Task goal >> Your answer must contain each line of the listing in which "Wash" appears, copied in full.

----

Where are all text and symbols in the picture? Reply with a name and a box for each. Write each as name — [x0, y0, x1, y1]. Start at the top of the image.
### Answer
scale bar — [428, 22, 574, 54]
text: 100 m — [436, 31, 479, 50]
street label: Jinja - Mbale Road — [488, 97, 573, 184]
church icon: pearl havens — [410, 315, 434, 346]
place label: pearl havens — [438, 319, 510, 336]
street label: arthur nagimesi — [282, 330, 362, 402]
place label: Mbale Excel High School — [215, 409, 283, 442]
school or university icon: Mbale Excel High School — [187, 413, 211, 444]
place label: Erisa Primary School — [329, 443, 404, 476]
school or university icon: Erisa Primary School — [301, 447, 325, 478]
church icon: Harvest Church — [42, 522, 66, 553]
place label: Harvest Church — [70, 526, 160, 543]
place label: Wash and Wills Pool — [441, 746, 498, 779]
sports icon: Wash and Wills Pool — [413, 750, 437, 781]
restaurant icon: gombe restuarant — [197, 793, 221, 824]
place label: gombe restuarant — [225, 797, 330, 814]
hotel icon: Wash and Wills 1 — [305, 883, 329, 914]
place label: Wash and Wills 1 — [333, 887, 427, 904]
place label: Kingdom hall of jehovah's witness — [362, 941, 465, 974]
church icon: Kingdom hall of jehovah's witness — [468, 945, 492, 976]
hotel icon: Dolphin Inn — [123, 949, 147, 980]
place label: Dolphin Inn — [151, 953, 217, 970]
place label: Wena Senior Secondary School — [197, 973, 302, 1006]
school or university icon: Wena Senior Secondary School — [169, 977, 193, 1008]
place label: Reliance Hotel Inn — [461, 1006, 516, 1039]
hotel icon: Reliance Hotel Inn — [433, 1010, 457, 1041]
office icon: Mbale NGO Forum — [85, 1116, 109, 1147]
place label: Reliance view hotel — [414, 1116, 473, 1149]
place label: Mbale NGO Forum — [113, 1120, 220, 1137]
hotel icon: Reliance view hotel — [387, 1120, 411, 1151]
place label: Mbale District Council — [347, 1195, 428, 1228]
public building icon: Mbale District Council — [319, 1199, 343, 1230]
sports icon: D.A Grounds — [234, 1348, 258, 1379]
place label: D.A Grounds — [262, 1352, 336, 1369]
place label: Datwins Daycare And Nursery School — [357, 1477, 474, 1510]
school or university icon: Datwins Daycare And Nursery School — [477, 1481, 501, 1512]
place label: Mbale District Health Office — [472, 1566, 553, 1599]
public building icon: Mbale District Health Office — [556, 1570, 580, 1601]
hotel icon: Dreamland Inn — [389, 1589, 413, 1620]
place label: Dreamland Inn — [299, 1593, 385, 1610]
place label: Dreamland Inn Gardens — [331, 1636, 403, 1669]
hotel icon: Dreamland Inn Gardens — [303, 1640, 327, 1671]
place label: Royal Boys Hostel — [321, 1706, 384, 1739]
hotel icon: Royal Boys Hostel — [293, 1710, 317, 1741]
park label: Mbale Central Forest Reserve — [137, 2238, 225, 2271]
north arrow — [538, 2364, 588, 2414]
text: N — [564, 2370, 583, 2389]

----

Solution below >>
place label: Wash and Wills Pool — [441, 746, 498, 779]
sports icon: Wash and Wills Pool — [413, 750, 437, 781]
hotel icon: Wash and Wills 1 — [305, 883, 329, 914]
place label: Wash and Wills 1 — [333, 887, 427, 904]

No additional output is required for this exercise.